Required action - Could you quote, exactly as they stand, the lines running from the one with "Jun 27, 2026" to the final line of the material?
[Opening Supplied records section]
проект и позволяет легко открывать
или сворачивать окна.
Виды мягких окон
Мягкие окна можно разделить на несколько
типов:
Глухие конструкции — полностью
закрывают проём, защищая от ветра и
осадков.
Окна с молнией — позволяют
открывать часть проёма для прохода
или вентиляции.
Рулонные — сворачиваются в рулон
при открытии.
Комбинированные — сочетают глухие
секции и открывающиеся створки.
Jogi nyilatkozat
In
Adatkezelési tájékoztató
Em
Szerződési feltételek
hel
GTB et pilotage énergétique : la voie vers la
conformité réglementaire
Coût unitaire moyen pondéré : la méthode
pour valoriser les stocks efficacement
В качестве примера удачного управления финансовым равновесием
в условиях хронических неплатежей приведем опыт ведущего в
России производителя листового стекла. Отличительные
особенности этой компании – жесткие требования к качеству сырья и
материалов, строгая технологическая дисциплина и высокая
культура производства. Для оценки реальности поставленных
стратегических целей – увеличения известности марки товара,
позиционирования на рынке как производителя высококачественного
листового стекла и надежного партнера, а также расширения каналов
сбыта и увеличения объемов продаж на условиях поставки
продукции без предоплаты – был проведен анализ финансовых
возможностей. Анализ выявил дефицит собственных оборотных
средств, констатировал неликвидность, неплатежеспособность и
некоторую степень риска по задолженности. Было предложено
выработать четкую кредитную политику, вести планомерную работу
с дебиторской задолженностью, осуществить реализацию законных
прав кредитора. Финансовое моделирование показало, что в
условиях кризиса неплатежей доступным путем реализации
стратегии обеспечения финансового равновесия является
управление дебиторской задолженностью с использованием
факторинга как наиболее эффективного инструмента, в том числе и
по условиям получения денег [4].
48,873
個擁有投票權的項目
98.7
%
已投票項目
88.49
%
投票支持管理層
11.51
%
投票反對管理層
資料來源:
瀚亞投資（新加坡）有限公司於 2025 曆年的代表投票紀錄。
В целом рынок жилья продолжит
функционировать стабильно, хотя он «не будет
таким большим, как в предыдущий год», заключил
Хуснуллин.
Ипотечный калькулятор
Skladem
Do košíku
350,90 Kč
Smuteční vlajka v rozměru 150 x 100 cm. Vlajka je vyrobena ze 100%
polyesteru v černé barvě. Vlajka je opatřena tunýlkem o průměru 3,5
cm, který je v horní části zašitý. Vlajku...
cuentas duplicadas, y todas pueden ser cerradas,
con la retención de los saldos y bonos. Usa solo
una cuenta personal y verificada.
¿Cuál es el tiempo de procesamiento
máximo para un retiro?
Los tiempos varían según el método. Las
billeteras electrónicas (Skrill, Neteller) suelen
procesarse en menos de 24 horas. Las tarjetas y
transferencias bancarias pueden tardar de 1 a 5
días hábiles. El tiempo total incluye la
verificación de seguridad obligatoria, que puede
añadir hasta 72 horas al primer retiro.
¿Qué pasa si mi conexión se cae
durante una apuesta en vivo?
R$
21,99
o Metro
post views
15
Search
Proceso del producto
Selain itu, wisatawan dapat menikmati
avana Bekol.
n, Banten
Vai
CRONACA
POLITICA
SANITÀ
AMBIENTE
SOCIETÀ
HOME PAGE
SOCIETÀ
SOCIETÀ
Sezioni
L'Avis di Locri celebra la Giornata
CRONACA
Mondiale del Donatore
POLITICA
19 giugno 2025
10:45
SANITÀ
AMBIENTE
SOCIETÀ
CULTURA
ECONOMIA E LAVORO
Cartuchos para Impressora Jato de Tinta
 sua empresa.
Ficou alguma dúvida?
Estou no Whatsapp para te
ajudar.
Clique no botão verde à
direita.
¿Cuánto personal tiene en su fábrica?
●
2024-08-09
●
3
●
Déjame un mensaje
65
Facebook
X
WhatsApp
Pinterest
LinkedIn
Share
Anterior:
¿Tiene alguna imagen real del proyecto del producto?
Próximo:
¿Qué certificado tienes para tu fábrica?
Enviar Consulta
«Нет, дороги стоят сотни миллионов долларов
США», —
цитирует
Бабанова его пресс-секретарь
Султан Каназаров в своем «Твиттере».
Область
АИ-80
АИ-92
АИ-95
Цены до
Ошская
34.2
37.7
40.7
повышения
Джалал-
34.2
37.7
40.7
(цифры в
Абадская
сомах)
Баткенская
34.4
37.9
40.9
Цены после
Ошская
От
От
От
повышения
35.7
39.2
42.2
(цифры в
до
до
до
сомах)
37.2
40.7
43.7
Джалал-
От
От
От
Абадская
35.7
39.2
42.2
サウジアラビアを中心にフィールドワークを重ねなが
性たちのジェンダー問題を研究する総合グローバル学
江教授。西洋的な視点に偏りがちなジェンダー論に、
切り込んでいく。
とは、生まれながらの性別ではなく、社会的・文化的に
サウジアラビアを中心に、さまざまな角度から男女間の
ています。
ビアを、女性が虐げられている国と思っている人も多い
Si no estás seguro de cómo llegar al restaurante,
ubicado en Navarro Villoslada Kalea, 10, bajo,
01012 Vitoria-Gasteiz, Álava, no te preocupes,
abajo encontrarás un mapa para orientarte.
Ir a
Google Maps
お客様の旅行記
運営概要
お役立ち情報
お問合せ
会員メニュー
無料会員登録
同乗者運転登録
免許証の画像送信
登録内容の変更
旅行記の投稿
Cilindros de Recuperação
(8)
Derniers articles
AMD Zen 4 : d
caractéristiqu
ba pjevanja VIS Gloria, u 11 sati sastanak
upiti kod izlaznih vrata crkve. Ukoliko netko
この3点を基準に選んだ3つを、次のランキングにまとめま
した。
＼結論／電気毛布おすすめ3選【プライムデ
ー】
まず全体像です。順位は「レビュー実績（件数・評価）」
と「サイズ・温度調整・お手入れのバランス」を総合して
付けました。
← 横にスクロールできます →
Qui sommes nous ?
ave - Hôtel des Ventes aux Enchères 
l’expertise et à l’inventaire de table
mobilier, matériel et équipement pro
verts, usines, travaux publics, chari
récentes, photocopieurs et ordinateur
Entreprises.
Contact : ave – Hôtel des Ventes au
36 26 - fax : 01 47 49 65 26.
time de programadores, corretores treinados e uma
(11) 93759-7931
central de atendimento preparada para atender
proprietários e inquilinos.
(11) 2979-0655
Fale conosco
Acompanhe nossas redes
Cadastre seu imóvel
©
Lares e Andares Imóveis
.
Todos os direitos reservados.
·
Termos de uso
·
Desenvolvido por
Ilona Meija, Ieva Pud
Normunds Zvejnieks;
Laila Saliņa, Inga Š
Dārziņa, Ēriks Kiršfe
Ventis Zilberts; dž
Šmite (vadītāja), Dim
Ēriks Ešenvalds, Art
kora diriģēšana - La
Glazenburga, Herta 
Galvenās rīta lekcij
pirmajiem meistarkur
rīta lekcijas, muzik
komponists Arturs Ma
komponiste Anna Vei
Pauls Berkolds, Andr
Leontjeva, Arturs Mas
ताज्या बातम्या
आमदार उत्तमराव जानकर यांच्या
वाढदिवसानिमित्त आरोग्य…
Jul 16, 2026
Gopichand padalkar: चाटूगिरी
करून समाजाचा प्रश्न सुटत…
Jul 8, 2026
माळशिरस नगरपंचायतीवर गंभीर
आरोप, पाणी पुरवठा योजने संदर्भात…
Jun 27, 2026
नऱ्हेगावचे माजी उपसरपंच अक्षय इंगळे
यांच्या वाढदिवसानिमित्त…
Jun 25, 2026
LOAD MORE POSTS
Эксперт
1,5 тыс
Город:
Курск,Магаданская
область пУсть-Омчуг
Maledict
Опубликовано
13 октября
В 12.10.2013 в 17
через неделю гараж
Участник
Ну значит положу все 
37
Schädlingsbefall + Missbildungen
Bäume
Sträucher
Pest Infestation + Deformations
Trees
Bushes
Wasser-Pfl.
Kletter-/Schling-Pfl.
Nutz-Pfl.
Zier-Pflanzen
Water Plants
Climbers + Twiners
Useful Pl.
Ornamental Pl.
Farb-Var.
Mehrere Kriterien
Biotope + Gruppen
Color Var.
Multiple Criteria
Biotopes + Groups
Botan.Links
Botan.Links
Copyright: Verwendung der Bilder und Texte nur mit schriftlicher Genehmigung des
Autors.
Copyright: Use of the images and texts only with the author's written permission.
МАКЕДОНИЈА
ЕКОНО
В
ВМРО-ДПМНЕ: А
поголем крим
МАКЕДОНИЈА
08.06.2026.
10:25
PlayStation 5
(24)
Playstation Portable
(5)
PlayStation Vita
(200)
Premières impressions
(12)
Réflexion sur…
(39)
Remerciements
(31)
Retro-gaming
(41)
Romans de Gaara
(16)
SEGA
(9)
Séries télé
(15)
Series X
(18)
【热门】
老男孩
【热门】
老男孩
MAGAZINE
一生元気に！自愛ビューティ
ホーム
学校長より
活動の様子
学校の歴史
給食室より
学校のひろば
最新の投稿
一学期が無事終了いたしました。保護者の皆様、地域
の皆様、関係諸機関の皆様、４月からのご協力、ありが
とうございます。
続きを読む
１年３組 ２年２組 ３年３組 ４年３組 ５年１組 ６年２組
[Closing Supplied records section]
Output -
Jun 27, 2026
नऱ्हेगावचे माजी उपसरपंच अक्षय इंगळे
यांच्या वाढदिवसानिमित्त…
Jun 25, 2026
LOAD MORE POSTS
Эксперт
1,5 тыс
Город:
Курск,Магаданская
область пУсть-Омчуг
Maledict
Опубликовано
13 октября
В 12.10.2013 в 17
через неделю гараж
Участник
Ну значит положу все 
37
Schädlingsbefall + Missbildungen
Bäume
Sträucher
Pest Infestation + Deformations
Trees
Bushes
Wasser-Pfl.
Kletter-/Schling-Pfl.
Nutz-Pfl.
Zier-Pflanzen
Water Plants
Climbers + Twiners
Useful Pl.
Ornamental Pl.
Farb-Var.
Mehrere Kriterien
Biotope + Gruppen
Color Var.
Multiple Criteria
Biotopes + Groups
Botan.Links
Botan.Links
Copyright: Verwendung der Bilder und Texte nur mit schriftlicher Genehmigung des
Autors.
Copyright: Use of the images and texts only with the author's written permission.
МАКЕДОНИЈА
ЕКОНО
В
ВМРО-ДПМНЕ: А
поголем крим
МАКЕДОНИЈА
08.06.2026.
10:25
PlayStation 5
(24)
Playstation Portable
(5)
PlayStation Vita
(200)
Premières impressions
(12)
Réflexion sur…
(39)
Remerciements
(31)
Retro-gaming
(41)
Romans de Gaara
(16)
SEGA
(9)
Séries télé
(15)
Series X
(18)
【热门】
老男孩
【热门】
老男孩
MAGAZINE
一生元気に！自愛ビューティ
ホーム
学校長より
活動の様子
学校の歴史
給食室より
学校のひろば
最新の投稿
一学期が無事終了いたしました。保護者の皆様、地域
の皆様、関係諸機関の皆様、４月からのご協力、ありが
とうございます。
続きを読む
１年３組 ２年２組 ３年３組 ４年３組 ５年１組 ６年２組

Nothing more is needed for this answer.